Bank of America and EY Settle MOVEit Breach Claims for $2.5 Million

TL;DR: Bank of America and Ernst & Young agreed to a $2.5 million settlement to resolve claims tied to the 2023 MOVEit data breach. The deal ends litigation over alleged failures to protect personal data exposed through the exploited file‑transfer software.

Context: In late May 2023, attackers exploited a zero‑day SQL injection flaw (CVE-2023-34362) in Progress Software’s MOVEit Transfer web application. The Cl0p ransomware group used the vulnerability to install webshells, exfiltrate data from thousands of organizations, and demand ransom. Bank of America and EY disclosed that customer and employee records were among the data taken, triggering class‑action suits alleging inadequate security controls.

Both firms issued breach notifications to affected customers in June 2023, citing exposure of names, Social Security numbers, and account details. State attorneys general opened investigations, and the SEC filed a disclosure request regarding material cybersecurity incidents.

Key Facts: The settlement amount is $2.5 million, covering both firms’ liability for the breach‑related claims. No admission of wrongdoing was part of the agreement. The MOVEit incident affected over 2,600 entities and exposed roughly 60 million records globally, making it one of the largest supply‑chain cyber events of 2023. Investigators traced the attack to TTPs including T1190 (Exploit Public‑Facing Application), T1059.003 (Windows Command Shell), and T1070.004 (File Deletion) per MITRE ATT&CK.

What It Means: For security teams, the settlement underscores the financial risk of third‑party software vulnerabilities and the importance of rapid patching. Organizations should prioritize applying CISA’s emergency directive for MOVEit, disabling unused HTTP methods, and deploying web‑application firewalls that block SQL injection patterns. Monitoring for webshell indicators (e.g., unexpected ASPX files in MOVEit directories) and enforcing least‑privilege access can limit damage. Regulators may increase scrutiny of vendor‑management programs, so maintaining up‑to‑date inventories and contractual security clauses is advisable.

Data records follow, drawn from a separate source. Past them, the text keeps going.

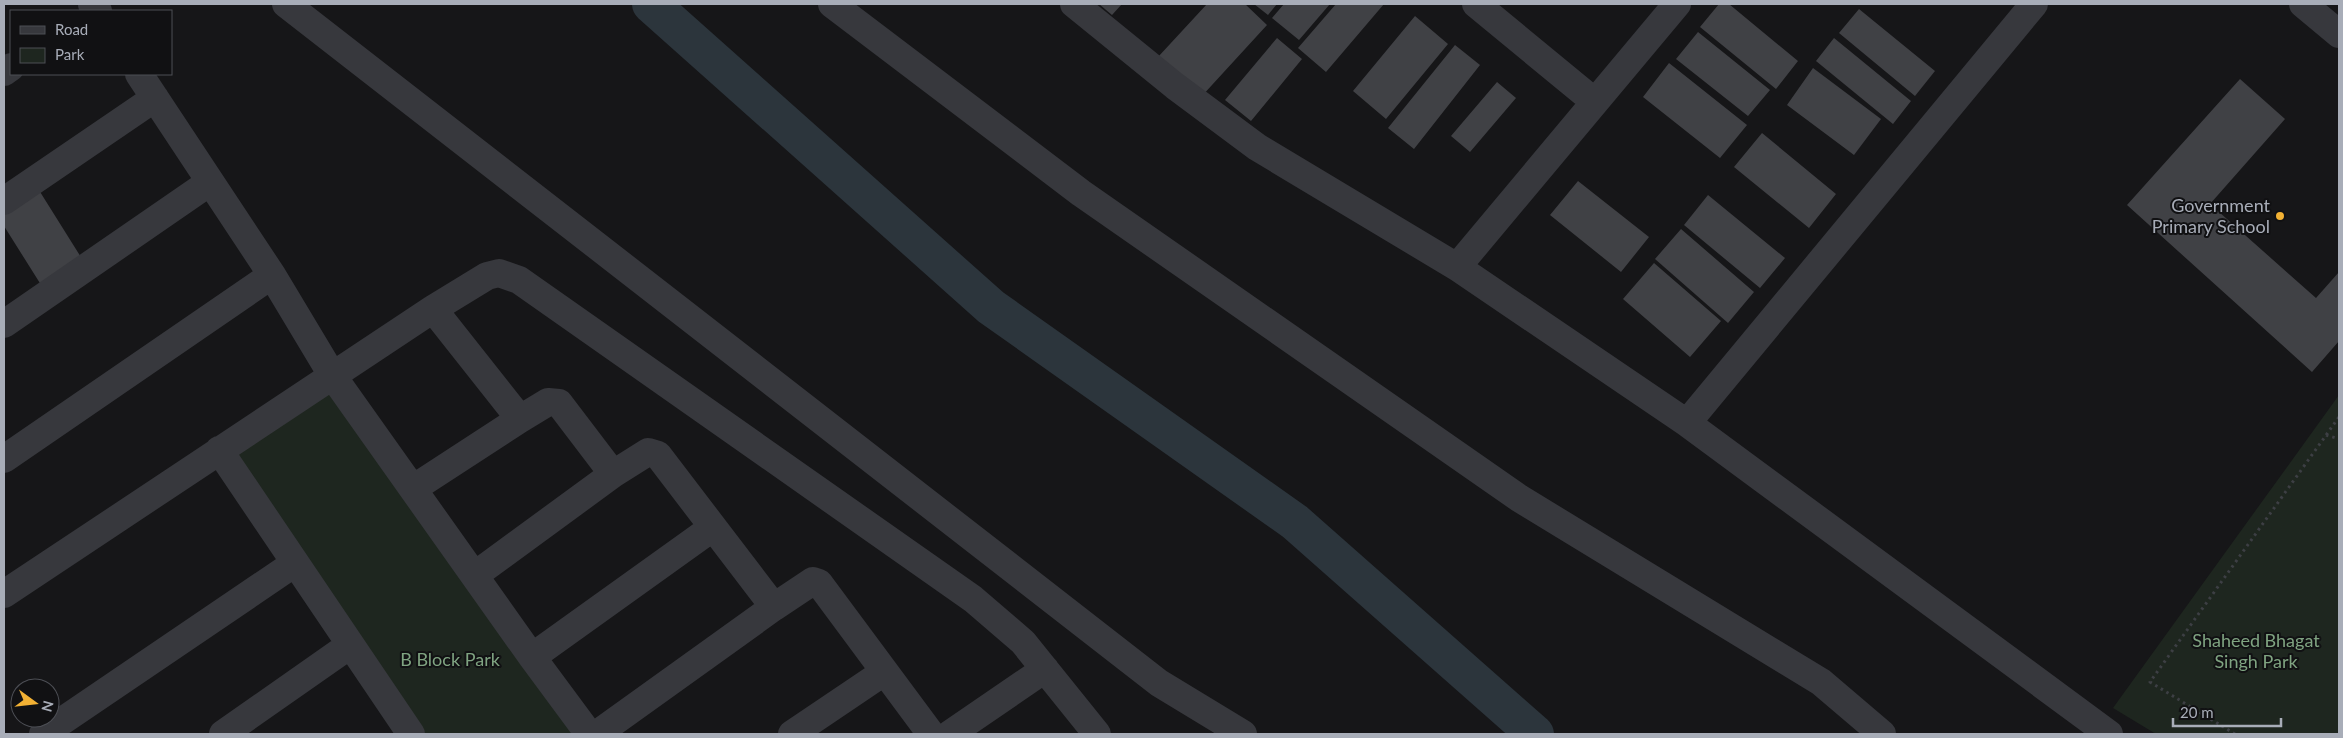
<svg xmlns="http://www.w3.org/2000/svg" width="2343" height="738" viewBox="0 0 2343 738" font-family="Lato,sans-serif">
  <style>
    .green { fill: #1e261f }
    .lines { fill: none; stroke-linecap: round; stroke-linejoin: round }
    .canal { stroke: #2c353c; stroke-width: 38 }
    .building { fill: #404145 }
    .path { stroke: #3d3f44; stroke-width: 3; stroke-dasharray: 2.5 4; stroke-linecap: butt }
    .minor { stroke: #37383d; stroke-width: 28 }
    .poi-dot { fill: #f2b134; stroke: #111113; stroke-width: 2 }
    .labels { text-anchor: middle; stroke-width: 4; stroke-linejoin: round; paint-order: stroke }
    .poi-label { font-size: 18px; fill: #a8adb8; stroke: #111113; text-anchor: end }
    .park-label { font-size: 18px; fill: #7fa381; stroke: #111113 }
  </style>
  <rect width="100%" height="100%" fill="#161618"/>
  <path class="green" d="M332 375 596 734H411L219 450Z
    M2339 395V734H2156L2113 708Z"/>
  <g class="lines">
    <path class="canal" d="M651 4 991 307 1295 522 1535 734"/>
  </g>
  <path class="building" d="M1099 4H1122L1112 15Z
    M1207 4H1245L1267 25 1201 97 1158 57Z
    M1254 4H1277L1268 15Z
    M1284 4H1330L1299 40 1272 18Z
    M1336 4H1384L1326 72 1298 48Z
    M1719 4H1729L1798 61 1776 89 1700 27Z
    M1859 9 1935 71 1915 96 1839 33Z
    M1415 16 1448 44 1386 119 1353 91Z
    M1698 32 1770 90 1748 116 1676 59Z
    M1277 38 1302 59 1251 121 1225 100Z
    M1834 38 1911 101 1893 124 1816 61Z
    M1455 45 1480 65 1414 149 1388 128Z
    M1669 63 1747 125 1720 158 1643 97Z
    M1813 68 1881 119 1854 155 1787 105Z
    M2240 79 2285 119 2210 204 2316 298 2339 272V341L2312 372 2127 205Z
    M1497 82 1516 98 1470 152 1451 136Z
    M1762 133 1836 194 1809 228 1734 167Z
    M1578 181 1649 237 1621 272 1550 215Z
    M37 187 84 262 43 288 4 226V208Z
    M1708 195 1785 258 1760 288 1684 225Z
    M1681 229 1754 292 1728 323 1655 259Z
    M1654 263 1721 321 1690 357 1623 299Z"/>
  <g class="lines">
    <path class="path" d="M2326 435 2339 439
      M2235 734 2150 682 2339 417"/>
    <path class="minor" d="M92 4 98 11
      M286 4 1159 683 1243 734
      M832 4 1081 193 1519 498 1821 682 1882 734
      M1074 4 1175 86 1257 147 1457 267 1687 423 2109 734
      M1476 4 1595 102
      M2303 4 2339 34
      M4 72 11 67
      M139 74 272 275 332 375 532 657 589 734
      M4 201 155 98
      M1457 267 1677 4
      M433 309 520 419 548 402 559 403 613 474 648 452 658 455 774 607 813 581 819 583 931 734
      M4 324 210 182
      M1687 423 2034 4
      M219 450 411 734
      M4 459 272 275
      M414 488 520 419
      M475 575 613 474
      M4 594 433 309 487 276 499 273 519 280 973 599 1023 642 1097 734
      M532 657 712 528
      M43 734 295 563
      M223 734 350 645
      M597 734 774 607
      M792 734 884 672
      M950 734 1045 669"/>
  </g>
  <circle class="poi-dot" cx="2280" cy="216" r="5"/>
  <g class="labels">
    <g class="poi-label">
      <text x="2270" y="212">Government<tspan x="2270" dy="21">Primary School</tspan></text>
    </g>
    <g class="park-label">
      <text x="2256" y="647">Shaheed Bhagat<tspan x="2256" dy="21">Singh Park</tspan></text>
      <text x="450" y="666">B Block Park</text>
    </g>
  </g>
  <rect width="2343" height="738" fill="none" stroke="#a8adb8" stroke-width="10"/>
  <rect x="10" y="10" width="162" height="65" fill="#111113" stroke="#4d4f55"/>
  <rect x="20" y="26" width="25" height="8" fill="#37383d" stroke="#4d4f55"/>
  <text x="55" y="35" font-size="15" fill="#a8adb8">Road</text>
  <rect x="20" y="48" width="25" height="15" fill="#1e261f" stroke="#4d4f55"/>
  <text x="55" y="60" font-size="15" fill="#a8adb8">Park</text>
  <g transform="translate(35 703) rotate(105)"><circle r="24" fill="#111113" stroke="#4d4f55"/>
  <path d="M0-4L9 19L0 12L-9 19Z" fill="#f2b134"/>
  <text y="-8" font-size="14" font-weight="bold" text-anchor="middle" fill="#a8adb8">N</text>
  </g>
  <path d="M2173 718v8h108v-8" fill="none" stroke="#a8adb8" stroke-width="2.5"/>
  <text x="2180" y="718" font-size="15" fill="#a8adb8" stroke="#111113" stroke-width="4" paint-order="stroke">20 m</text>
</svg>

Defenders can hunt for the Indicators of Compromise shared by CISA, including specific file hashes and registry keys linked to the Cl0p webshell. Implementing network segmentation around file‑transfer servers limits lateral movement if a webshell is deployed.

What to watch next: Watch for additional settlements or regulatory fines as more MOVEit‑affected firms conclude litigation, and monitor whether Progress Software releases further hardening guidance for its file‑transfer suite.